Caracol lembra cerveja gelada, pedaços de pão embebidos no molho aromático, em finais de tarde na esplanada em amena cavaqueira. Nem toda a gente os aprecia, mas quem gosta, gosta mesmo.
Lentamente este petisco começa a entrar nos hábitos das populações do centro do país e até já se encontra em alguns (poucos) estabelecimentos no norte.
Há, sobretudo, alguma repugnância por este animal, de que se conhecem 35 mil espécies e que é um molusco gastrópode que pertence a um grupo que inclui outras espécies marinhas como os bivalves, polvos, chocos e lulas.
Para além disso, possui uma espécie de “pé”, ou músculo ventral, que lhes permite deslizar sobre um rasto de muco, nunca entrando em contacto com quaisquer materiais ou impurezas. Significa isto que o caracol é um bicho bem mais limpo do que, por exemplo, uma galinha ou uma vaca, até porque a sua alimentação é quase exclusivamente feita à base de plantas.
Os nutricionistas não hesitam ao afirmar que a carne de caracol é um dos alimentos mais saudáveis que podem ser consumidos pelo Homem. É pobre em gordura (0,5% a 0,8%) em comparação com a de vaca (11,5%) e galinha (12%) e, para além disso, cada 100 gramas correspondem a apenas 80 calorias.
Em paralelo, o caracol é rico em proteínas (12% a 16%) e sais minerais. E, de acordo com o ministério espanhol da Saúde, nesse conjunto de proteínas está presente a quase totalidade dos aminoácidos necessários ao corpo humano, sendo uma opção de alta qualidade para regimes hipocalóricos, dietas para desportistas, diabéticos e quem sofra de anemia, grávidas e mães a amamentar
O caracol é, desde a Antiguidade, recomendado como remédio para vários tipos de males. Crendices ou não, é certo que os aminoácidos contribuem para a reconstituição da integridade dos tecidos gástricos e, portanto, para a cura de úlceras.

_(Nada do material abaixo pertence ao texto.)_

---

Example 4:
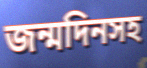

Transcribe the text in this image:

জন্মদিনসহ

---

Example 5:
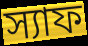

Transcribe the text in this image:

স্যাফ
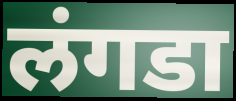
लंगडा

Um absoluto lugar comum relaciona os caracóis com a lentidão. Mas nunca ninguém se tinha lembrado de medir a velocidade que atingem, até um grupo de cientistas – norte-americanos, pois claro – se ter dedicado à tarefa de determinar que a velocidade média de um caracol comum é de um milímetro por segundo.

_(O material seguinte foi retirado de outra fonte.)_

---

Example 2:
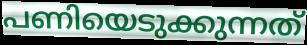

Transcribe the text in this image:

പണിയെടുക്കുന്നത്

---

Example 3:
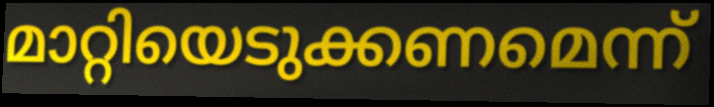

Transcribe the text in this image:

മാറ്റിയെടുക്കണമെന്ന്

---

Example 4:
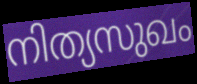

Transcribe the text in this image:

നിത്യസുഖം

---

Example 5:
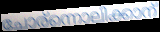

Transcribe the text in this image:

ചോര്ന്നൊലിക്കാന്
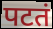
पटतं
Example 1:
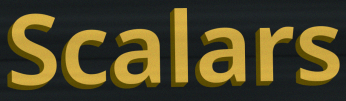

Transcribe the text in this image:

Scalars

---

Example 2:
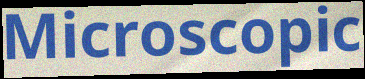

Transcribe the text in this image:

Microscopic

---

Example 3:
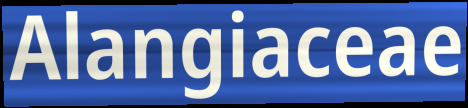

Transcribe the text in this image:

Alangiaceae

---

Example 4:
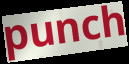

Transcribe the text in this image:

punch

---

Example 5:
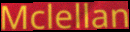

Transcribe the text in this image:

Mclellan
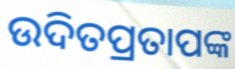
ଉଦିତପ୍ରତାପଙ୍କ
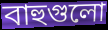
বাহুগুলো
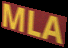
MLA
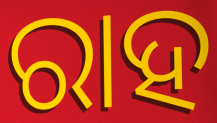
ରାହ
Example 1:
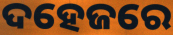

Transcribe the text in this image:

ଦହେଜରେ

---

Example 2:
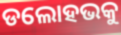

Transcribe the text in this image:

ଡଲୋହଭକୁ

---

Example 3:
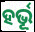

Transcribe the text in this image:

ହର୍ଭୂ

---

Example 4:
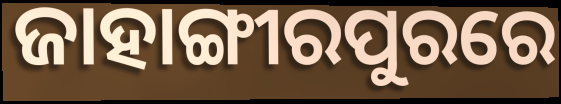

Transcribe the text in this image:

ଜାହାଙ୍ଗୀରପୁରରେ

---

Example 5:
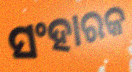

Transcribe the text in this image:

ସଂହାରକ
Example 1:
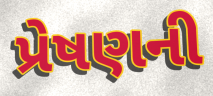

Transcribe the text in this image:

પ્રેષણની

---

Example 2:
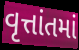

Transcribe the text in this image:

વૃત્તાંતમાં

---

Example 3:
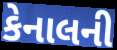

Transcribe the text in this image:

કેનાલની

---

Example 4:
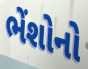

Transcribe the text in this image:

ભેંશોનો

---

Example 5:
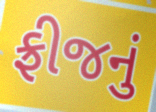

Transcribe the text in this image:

ફ્રીજનું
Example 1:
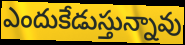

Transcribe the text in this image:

ఎందుకేడుస్తున్నావు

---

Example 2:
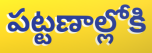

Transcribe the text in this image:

పట్టణాల్లోకి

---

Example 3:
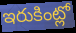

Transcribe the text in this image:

ఇరుకింట్లో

E já que o assunto é velocidade, importa acrescentar que o caracol foi escolhido como símbolo pelos criadores da “Slow Food”. Este movimento, que pode ser traduzido literalmente por “comida lenta”, foi fundado em Itália em 1986, tem já representações numa centena de países e luta pela protecção dos produtos e receitas de qualidade e tradicionais. Através de várias iniciativas, a associação promove a cultura gastronómica, desenvolve a educação do gosto, conserva a biodiversidade agrícola e protege os alimentos tradicionais do risco de extinção. Afinal, ser lento não é necessariamente uma desvantagem.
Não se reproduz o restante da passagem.